Pourquoi séquencer l’ARN produit dans les cellules, plutôt que leur ADN ? Quels sont les intérêts de cette approche ?

L’ADN permet plutôt de lire les mutations, alors que l’ARN permet de lire vraiment le comportement de la cellule, ce qu’elle est en train de faire à un instant t. Cela nous donne beaucoup d’informations sur son comportement, sur la manière dont elle réagit aux traitements également. Nous nous sommes aperçus que beaucoup de mécanismes de résistance à des traitements ou de causes de maladies n’étaient pas dus à des mutations. Ça n’est donc pas dans l’ADN que l’on va trouver cette information. L’ARN permet d’avoir une information plus globale du comportement de la cellule.

Plusieurs brevets ont été déposés. Sur quoi portent-ils ?

Céline Vallot est également directrice de recherche CNRS au laboratoire Dynamique de l’information génétique : bases fondamentales et cancer (CNRS/Institut Curie/Sorbonne Université). Crédit : Frédérique PLAS/CNRS Photothèque

Nous avons des brevets portant sur deux licences de logiciels qui ont été déposés, afin de protéger la manière dont nous analysons les données et de pouvoir transférer cela du CNRS et de l’Institut Curie à One Biosciences.

J’avais également, initialement, déposé d’autres brevets, qui ne sont toutefois pas dans le giron de l’entreprise.

Vous évoquiez le sujet de la microfluidique, comment mettez-vous en œuvre cette technique ? Dans quel(s) but(s) ?

Nous utilisons des équipements commerciaux qui nous permettent de générer un flux aqueux, qui, en rencontrant un flux d’huile, va permettre de créer des gouttes. Leur taille est optimisée, ainsi que la fréquence de leur production, pour pouvoir être certain qu’il y a une cellule, au maximum, qui va être emprisonnée dans chacune de ces gouttes.
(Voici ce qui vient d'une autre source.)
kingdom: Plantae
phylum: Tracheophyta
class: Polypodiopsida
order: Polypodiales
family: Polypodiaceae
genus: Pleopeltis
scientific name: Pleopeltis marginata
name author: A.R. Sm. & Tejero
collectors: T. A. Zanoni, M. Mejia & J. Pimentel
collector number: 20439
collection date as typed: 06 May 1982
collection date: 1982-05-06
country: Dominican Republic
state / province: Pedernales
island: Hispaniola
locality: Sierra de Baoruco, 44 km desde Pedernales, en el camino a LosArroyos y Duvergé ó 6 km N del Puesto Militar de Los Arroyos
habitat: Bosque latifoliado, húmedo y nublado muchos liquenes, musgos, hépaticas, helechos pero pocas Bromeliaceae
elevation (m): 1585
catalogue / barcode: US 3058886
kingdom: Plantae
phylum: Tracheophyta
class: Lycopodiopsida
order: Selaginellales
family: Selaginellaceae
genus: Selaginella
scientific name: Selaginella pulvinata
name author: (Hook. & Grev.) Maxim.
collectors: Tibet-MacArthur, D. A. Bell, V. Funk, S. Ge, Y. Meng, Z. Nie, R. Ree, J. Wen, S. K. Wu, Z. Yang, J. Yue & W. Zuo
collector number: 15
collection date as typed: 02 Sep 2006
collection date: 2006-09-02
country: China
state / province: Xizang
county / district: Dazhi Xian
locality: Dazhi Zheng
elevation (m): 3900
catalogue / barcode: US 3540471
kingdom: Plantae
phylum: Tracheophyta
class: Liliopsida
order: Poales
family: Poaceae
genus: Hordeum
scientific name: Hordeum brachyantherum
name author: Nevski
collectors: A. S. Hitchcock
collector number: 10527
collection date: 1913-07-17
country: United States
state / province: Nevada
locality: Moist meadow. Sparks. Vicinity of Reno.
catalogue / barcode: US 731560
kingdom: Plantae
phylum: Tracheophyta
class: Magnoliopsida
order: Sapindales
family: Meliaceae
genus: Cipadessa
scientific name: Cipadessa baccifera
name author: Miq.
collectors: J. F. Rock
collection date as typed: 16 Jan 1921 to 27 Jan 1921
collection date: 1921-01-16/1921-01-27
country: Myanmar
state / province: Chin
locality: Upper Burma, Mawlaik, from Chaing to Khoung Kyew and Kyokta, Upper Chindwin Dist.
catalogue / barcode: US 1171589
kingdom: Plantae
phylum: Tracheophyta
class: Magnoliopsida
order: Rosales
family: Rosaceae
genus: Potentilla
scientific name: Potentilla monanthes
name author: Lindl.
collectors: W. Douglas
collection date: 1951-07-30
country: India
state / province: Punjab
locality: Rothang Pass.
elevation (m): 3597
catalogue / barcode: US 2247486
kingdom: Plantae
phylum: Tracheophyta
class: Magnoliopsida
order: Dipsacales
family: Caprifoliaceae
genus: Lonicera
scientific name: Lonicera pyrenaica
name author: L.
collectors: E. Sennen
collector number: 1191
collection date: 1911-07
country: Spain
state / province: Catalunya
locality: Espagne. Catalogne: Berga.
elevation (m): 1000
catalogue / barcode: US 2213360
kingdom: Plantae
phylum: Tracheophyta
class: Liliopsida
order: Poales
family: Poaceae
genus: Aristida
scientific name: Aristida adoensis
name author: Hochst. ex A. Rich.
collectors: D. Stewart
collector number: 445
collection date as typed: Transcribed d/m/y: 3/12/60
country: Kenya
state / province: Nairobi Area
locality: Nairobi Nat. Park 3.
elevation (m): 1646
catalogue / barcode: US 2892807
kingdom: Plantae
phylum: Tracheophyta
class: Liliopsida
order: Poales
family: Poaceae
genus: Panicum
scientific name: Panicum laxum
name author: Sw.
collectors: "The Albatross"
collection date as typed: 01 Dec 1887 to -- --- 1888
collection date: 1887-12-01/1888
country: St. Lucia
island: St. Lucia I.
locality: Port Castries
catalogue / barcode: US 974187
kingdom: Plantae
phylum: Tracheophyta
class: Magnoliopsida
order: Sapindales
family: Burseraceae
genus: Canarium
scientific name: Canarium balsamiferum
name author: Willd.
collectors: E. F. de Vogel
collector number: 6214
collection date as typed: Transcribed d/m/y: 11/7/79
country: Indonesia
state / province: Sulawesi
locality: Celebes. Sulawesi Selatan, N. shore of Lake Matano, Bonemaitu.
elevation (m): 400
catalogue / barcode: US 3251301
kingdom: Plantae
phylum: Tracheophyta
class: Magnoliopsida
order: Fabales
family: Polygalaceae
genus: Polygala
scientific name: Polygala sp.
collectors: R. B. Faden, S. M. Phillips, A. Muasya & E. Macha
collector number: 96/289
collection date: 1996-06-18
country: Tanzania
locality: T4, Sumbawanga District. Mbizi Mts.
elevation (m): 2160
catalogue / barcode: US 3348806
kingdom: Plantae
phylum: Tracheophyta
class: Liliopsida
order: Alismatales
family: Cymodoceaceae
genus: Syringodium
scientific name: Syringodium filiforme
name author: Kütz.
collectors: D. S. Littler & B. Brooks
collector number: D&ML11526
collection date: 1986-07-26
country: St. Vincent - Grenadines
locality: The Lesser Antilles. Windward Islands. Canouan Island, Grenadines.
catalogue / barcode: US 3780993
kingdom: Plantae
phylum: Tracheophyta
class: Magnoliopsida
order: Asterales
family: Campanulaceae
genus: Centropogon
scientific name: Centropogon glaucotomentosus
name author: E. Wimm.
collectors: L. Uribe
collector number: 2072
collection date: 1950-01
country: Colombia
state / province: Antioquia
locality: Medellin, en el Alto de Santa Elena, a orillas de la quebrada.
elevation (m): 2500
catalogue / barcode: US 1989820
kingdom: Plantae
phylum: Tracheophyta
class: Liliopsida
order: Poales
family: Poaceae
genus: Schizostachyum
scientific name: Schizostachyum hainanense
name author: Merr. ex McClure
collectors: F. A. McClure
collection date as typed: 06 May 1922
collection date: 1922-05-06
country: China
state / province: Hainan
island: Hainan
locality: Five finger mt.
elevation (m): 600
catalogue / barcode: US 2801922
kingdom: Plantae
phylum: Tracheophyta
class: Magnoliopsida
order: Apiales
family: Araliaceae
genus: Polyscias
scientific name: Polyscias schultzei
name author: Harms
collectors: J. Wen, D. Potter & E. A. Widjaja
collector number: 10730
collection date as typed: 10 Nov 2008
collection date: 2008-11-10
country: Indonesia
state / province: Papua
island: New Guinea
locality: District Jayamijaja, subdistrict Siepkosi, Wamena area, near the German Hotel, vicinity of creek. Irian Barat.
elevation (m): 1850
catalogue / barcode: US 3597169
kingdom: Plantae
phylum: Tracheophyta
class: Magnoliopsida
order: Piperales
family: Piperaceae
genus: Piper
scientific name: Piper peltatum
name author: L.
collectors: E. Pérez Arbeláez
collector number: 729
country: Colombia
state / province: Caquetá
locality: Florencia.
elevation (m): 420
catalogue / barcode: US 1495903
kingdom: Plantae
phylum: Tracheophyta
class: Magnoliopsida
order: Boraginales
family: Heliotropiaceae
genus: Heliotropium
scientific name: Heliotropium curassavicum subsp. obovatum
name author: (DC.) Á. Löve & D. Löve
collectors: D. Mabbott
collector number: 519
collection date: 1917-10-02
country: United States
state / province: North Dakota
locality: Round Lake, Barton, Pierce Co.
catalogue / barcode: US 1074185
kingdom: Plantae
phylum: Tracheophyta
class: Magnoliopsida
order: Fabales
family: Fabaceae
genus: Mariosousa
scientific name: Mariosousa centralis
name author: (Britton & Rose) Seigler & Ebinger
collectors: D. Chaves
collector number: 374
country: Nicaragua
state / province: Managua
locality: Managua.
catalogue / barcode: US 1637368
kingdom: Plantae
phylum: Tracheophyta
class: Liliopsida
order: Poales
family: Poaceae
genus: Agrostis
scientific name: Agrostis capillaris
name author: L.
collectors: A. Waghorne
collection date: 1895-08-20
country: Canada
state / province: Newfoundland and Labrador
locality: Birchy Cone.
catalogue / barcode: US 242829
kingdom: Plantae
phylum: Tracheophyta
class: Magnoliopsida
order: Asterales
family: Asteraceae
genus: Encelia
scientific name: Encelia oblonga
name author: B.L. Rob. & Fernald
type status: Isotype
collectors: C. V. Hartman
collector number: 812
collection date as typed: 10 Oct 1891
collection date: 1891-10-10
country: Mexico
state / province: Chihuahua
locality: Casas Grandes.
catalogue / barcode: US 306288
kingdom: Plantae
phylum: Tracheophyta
La plupart d’entre elles, à 90 %, sont vides, pour être sûr que les 10 % restants ne contiennent bien qu’une seule cellule. Cela permet de créer, en moins d’une demi-heure, une suspension de dizaines de milliers de gouttes avec une cellule individuelle dans 10 % d’entre elles environ, et donc des milliers de réactions en parallèle. Ceci dans le même volume qu’une seule réaction telle qu’on la réalisait auparavant.

La puissance de ces approches en microfluidique réside dans leur débit et dans leurs capacités à aller isoler des cellules individuelles dans des gouttes séparées.

Au-delà des cancers, quelles sont les perspectives d’applications que vous entrevoyez ?

D’une manière globale, toutes les maladies « complexes », c’est à dire, en gros, toute pathologie qui n’a pas été expliquée jusqu’à présent. Nous nous intéressons par exemple au rein, et nous avons d’autres pathologies dans notre radar… Notre grille de lecture est la suivante : dès lors qu’il n’y a pas eu d’explication précédente, mais aussi dès lors qu’il y a un côté « hétérogène » de la maladie, c’est-à-dire que plusieurs populations de cellules sont impliquées, alors nous voyons l’intérêt d’utiliser des approches en cellule unique. Elles nous permettent en effet de comprendre l’hétérogénéité des prélèvements cliniques et leur évolution au cours du temps.